* **GIVEN TASK A**: Copy the Annapurna expedition dispatch word for word.

* **TEXT**:
[Start]
Text Box: Xpedition 8000

Dispatch Thirteen: April 6th, 2010

Annapurna Expedition 2010

Day Thirteen: Puja Ceremony in BC; Preparations for Carry to Camp I

Today, I woke up at 8:00am, had a leisurely breakfast, and prepared my backpack for the carry to Camp I tomorrow. I may also try and push up to Camp II if the weather and route conditions allow it. Camp I is quite low, at an elevation of 5000 meters, close to the altitude of the majority of Himalayan base camps. Camp II isn’t much higher at 5,556 meters (according to the Spanish Al Filo Team), so it is a fully realistic goal to attempt to establish Camp II in the coming days. I am a bit weary of the descriptions of the route I’ve been given thus far. It seems that Annapurna throws basically every objective hazard imaginable at you the moment you start up towards Camp I: rockfall, waterfalls, avalanches, crevasse fields, plateaus with knee-waist deep snow, overhanging seracs, and icefalls! I doubt that I will be graced with a dull moment for the entire climb tomorrow, or the next day to Camp II. In the afternoon, as we were sitting down for lunch, Juanito and Tolo (Basque and Spanish respectively) arrived to our camp, and we caught up (both of them attempted Shishapangma’s summit with Mario and I last Autumn). After lunch, I headed back to my tent to further organize it and tried my best to clean off the dust that had accumulated on everything inside to no avail. Once this was done, I headed up to the Korean camp where they were preparing to go live on air via the satellite dish they had with them in Base Camp. It was quite the production and was quite entertaining to watch. While there, I caught up with Miss Oh Euh Sun (who I met in 2008 on Broad Peak) and spoke at some length with her about the route and the weather. Afterward, I headed back to my base camp for dinner. Tomorrow, I will get up at 4:30am, have breakfast at 5am, and hopefully start up toward Camp I around 5:30am before the slopes have a chance to warm up. The climb to Camp I should take no more than three hours, so I should make it there and establish Camp I before the afternoon clouds come in and more snow starts to fall.
[End]
* **GIVEN TASK B**: Write out the lines of the entries starting at the line containing "state / province: Hainan" and ending at the line containing "locality: Locally common", both included.

* **DATA FOR PROCESSING**:
[Start]
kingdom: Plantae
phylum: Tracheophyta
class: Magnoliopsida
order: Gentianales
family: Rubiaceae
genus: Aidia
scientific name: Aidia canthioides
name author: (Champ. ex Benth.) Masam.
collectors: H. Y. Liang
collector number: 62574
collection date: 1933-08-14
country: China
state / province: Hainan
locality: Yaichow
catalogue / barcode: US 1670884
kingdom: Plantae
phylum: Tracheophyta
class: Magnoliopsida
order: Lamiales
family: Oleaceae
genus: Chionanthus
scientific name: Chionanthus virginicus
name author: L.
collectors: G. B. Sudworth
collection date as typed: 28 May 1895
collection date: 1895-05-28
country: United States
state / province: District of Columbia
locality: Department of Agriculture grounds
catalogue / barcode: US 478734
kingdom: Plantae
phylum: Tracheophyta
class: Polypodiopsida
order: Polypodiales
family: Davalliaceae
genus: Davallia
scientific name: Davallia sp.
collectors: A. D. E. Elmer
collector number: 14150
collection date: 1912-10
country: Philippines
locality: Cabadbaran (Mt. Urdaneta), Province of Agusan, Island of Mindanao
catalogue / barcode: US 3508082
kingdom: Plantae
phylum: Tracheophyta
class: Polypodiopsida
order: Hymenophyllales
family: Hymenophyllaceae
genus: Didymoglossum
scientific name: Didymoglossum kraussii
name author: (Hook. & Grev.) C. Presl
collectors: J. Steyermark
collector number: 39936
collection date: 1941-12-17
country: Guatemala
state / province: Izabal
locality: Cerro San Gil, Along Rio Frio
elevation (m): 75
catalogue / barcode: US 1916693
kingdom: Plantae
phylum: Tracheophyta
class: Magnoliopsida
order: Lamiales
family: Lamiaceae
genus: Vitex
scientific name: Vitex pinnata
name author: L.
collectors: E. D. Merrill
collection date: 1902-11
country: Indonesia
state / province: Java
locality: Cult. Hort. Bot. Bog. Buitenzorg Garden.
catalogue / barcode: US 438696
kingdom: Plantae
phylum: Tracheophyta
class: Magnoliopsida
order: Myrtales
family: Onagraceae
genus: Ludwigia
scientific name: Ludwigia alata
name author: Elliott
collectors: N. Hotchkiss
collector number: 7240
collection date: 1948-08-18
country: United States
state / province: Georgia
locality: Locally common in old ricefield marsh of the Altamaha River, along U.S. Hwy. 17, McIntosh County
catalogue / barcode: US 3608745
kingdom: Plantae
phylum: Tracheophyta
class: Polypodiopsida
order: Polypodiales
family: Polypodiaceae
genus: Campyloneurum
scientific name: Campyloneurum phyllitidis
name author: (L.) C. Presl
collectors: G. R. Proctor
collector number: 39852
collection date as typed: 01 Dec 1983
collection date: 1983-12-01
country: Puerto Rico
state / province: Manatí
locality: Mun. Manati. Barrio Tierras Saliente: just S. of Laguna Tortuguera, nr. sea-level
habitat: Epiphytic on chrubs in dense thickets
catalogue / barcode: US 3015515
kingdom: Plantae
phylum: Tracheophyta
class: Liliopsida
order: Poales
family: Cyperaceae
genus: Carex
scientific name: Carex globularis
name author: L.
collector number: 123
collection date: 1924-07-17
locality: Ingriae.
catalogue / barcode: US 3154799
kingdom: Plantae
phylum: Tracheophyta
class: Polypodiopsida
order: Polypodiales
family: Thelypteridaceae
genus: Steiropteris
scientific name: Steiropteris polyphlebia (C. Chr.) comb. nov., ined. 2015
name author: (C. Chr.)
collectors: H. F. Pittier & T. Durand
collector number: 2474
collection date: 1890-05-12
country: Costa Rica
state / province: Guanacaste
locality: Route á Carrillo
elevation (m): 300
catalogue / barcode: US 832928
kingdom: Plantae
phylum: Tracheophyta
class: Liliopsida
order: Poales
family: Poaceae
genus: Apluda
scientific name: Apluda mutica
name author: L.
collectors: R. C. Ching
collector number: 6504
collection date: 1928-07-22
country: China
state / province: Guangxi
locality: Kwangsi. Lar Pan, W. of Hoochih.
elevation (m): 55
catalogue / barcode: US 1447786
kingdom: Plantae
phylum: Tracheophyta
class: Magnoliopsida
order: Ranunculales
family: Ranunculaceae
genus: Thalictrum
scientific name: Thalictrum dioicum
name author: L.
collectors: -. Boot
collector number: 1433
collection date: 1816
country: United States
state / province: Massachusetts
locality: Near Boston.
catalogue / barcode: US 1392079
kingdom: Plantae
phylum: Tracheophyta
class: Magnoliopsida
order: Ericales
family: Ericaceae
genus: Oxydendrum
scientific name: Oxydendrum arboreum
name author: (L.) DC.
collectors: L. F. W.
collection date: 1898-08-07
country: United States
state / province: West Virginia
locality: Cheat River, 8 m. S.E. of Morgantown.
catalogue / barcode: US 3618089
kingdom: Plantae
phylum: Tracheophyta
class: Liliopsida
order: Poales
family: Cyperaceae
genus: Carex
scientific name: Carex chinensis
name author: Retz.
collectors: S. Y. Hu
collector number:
[End]
* **FINAL ANSWER A**:
Text Box: Xpedition 8000

Dispatch Thirteen: April 6th, 2010

Annapurna Expedition 2010

Day Thirteen: Puja Ceremony in BC; Preparations for Carry to Camp I

Today, I woke up at 8:00am, had a leisurely breakfast, and prepared my backpack for the carry to Camp I tomorrow. I may also try and push up to Camp II if the weather and route conditions allow it. Camp I is quite low, at an elevation of 5000 meters, close to the altitude of the majority of Himalayan base camps. Camp II isn’t much higher at 5,556 meters (according to the Spanish Al Filo Team), so it is a fully realistic goal to attempt to establish Camp II in the coming days. I am a bit weary of the descriptions of the route I’ve been given thus far. It seems that Annapurna throws basically every objective hazard imaginable at you the moment you start up towards Camp I: rockfall, waterfalls, avalanches, crevasse fields, plateaus with knee-waist deep snow, overhanging seracs, and icefalls! I doubt that I will be graced with a dull moment for the entire climb tomorrow, or the next day to Camp II. In the afternoon, as we were sitting down for lunch, Juanito and Tolo (Basque and Spanish respectively) arrived to our camp, and we caught up (both of them attempted Shishapangma’s summit with Mario and I last Autumn). After lunch, I headed back to my tent to further organize it and tried my best to clean off the dust that had accumulated on everything inside to no avail. Once this was done, I headed up to the Korean camp where they were preparing to go live on air via the satellite dish they had with them in Base Camp. It was quite the production and was quite entertaining to watch. While there, I caught up with Miss Oh Euh Sun (who I met in 2008 on Broad Peak) and spoke at some length with her about the route and the weather. Afterward, I headed back to my base camp for dinner. Tomorrow, I will get up at 4:30am, have breakfast at 5am, and hopefully start up toward Camp I around 5:30am before the slopes have a chance to warm up. The climb to Camp I should take no more than three hours, so I should make it there and establish Camp I before the afternoon clouds come in and more snow starts to fall.

* **FINAL ANSWER B**:
state / province: Hainan
locality: Yaichow
catalogue / barcode: US 1670884
kingdom: Plantae
phylum: Tracheophyta
class: Magnoliopsida
order: Lamiales
family: Oleaceae
genus: Chionanthus
scientific name: Chionanthus virginicus
name author: L.
collectors: G. B. Sudworth
collection date as typed: 28 May 1895
collection date: 1895-05-28
country: United States
state / province: District of Columbia
locality: Department of Agriculture grounds
catalogue / barcode: US 478734
kingdom: Plantae
phylum: Tracheophyta
class: Polypodiopsida
order: Polypodiales
family: Davalliaceae
genus: Davallia
scientific name: Davallia sp.
collectors: A. D. E. Elmer
collector number: 14150
collection date: 1912-10
country: Philippines
locality: Cabadbaran (Mt. Urdaneta), Province of Agusan, Island of Mindanao
catalogue / barcode: US 3508082
kingdom: Plantae
phylum: Tracheophyta
class: Polypodiopsida
order: Hymenophyllales
family: Hymenophyllaceae
genus: Didymoglossum
scientific name: Didymoglossum kraussii
name author: (Hook. & Grev.) C. Presl
collectors: J. Steyermark
collector number: 39936
collection date: 1941-12-17
country: Guatemala
state / province: Izabal
locality: Cerro San Gil, Along Rio Frio
elevation (m): 75
catalogue / barcode: US 1916693
kingdom: Plantae
phylum: Tracheophyta
class: Magnoliopsida
order: Lamiales
family: Lamiaceae
genus: Vitex
scientific name: Vitex pinnata
name author: L.
collectors: E. D. Merrill
collection date: 1902-11
country: Indonesia
state / province: Java
locality: Cult. Hort. Bot. Bog. Buitenzorg Garden.
catalogue / barcode: US 438696
kingdom: Plantae
phylum: Tracheophyta
class: Magnoliopsida
order: Myrtales
family: Onagraceae
genus: Ludwigia
scientific name: Ludwigia alata
name author: Elliott
collectors: N. Hotchkiss
collector number: 7240
collection date: 1948-08-18
country: United States
state / province: Georgia
locality: Locally common in old ricefield marsh of the Altamaha River, along U.S. Hwy. 17, McIntosh County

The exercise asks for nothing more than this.